If someone cites some of your programming work 50 years after you finished working on it then you must have done something right.
From what I have heard from my father and others, editing punch cards was hell itself. The fact that TECO managed to bridge the punch card and hard disk storage eras could be viewed as some sort of miracle.
On another note, it it seems that Dan Murphy, who created TECO at DEC in 1962 - 1963, is still going strong. In 2009 The IEEE Annals of Computing History published this article authored by him (warning: pdf): http://tenex.opost.com/anhc-31-4-anec.pdf and earlier this year he updated his personal website: http://www.opost.com/dlm/
There's even a 64-bit, working distribution (with binary if you trust it) for OS X: http://almy.us/teco.html
I am running it, with the list of commands open, and I have no idea how to use it but I see that it comes with a complete manual, and introduction, and a list of commands.
And I had one of those "what in the world am I doing?" moments. Seriously. I have code that actually excites me that I'm writing and is coming along well, and I'm learning TECO?
I'm coming back to it later, though, because it's a fun salute to a great guy, and because using a punch-card-oriented editor for any task today would amuse me immensely.
At work the other day someone showed me a pad of punch card keying order forms where you would fill them out and send them out to get punched. They even say "University of California Form xxxxxx" printed on the bottom of every page on the pad. He says when he stared in the 70s they had just stopped using punch cards.

---------------

TASKS TO PERFORM -
1 - Translate this sentence from the TECO comments into Spanish: "If someone cites some of your programming work 50 years after you finished working on it then you must have done something right."
2 - Using the TECO comments, answer these:
(a) Who created TECO, and at what company?
(b) In what year did The IEEE Annals of Computing History publish an article by him?
(c) For what operating system is there a 64-bit working distribution?
3 - Pick up the TECO comments after their last sentence and keep writing.

INFORMATION SHOWN -

---------------

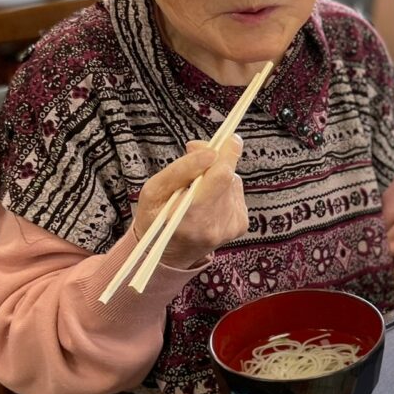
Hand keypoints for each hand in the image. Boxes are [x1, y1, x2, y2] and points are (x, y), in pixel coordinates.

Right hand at [132, 135, 247, 268]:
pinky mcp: (240, 226)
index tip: (225, 139)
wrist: (169, 254)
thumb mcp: (153, 191)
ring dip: (218, 178)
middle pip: (229, 177)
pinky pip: (237, 193)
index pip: (221, 177)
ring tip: (198, 191)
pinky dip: (224, 191)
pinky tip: (209, 201)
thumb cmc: (156, 219)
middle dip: (216, 162)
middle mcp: (215, 226)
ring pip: (234, 183)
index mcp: (190, 217)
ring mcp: (231, 228)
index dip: (225, 154)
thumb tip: (210, 150)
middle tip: (199, 160)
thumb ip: (180, 169)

---------------

ANSWERS FOR THE EXERCISE -
1 - Si alguien cita parte de tu trabajo de programación 50 años después de que terminaste de trabajar en él, entonces debes de haber hecho algo bien.

2 -
(a) Dan Murphy, at DEC.
(b) 2009.
(c) OS X.

3 -
When I went to high school the cards were sorted manually. On our first day of school we were given a stack of IBM cards, punched with our student information. We would give one to each teacher when we reported to our first class. At the end of the day, the teacher would have a stack of cards for each of her classes. All these cards were sent somewhere (my school didn't have a computer), sorted.
Compared to the alternatives at the time, TECO was great for programming on the PDP-10 using a Datapoint video display terminal (text mode only). Michael Yoder, Putnam Fellow 1971 and 1972, wrote a Turing machine in TECO back then.
I am probably the only person here who learned to program in TeCO. It is indeed a Turing complete language. I'd done a few classes with Algol-60, Lisp, and PL/1, but there was an available PDP-11/05 at TMRC, and later an 11/03 at MITERS, and I started playing. A year later I'd written a significant body of code (none of which I remember at all), and flunked out of school.
Tech Model Railroad Club. Google it.
MIT Electronic Research Society. Sort of a prehistoric maker space.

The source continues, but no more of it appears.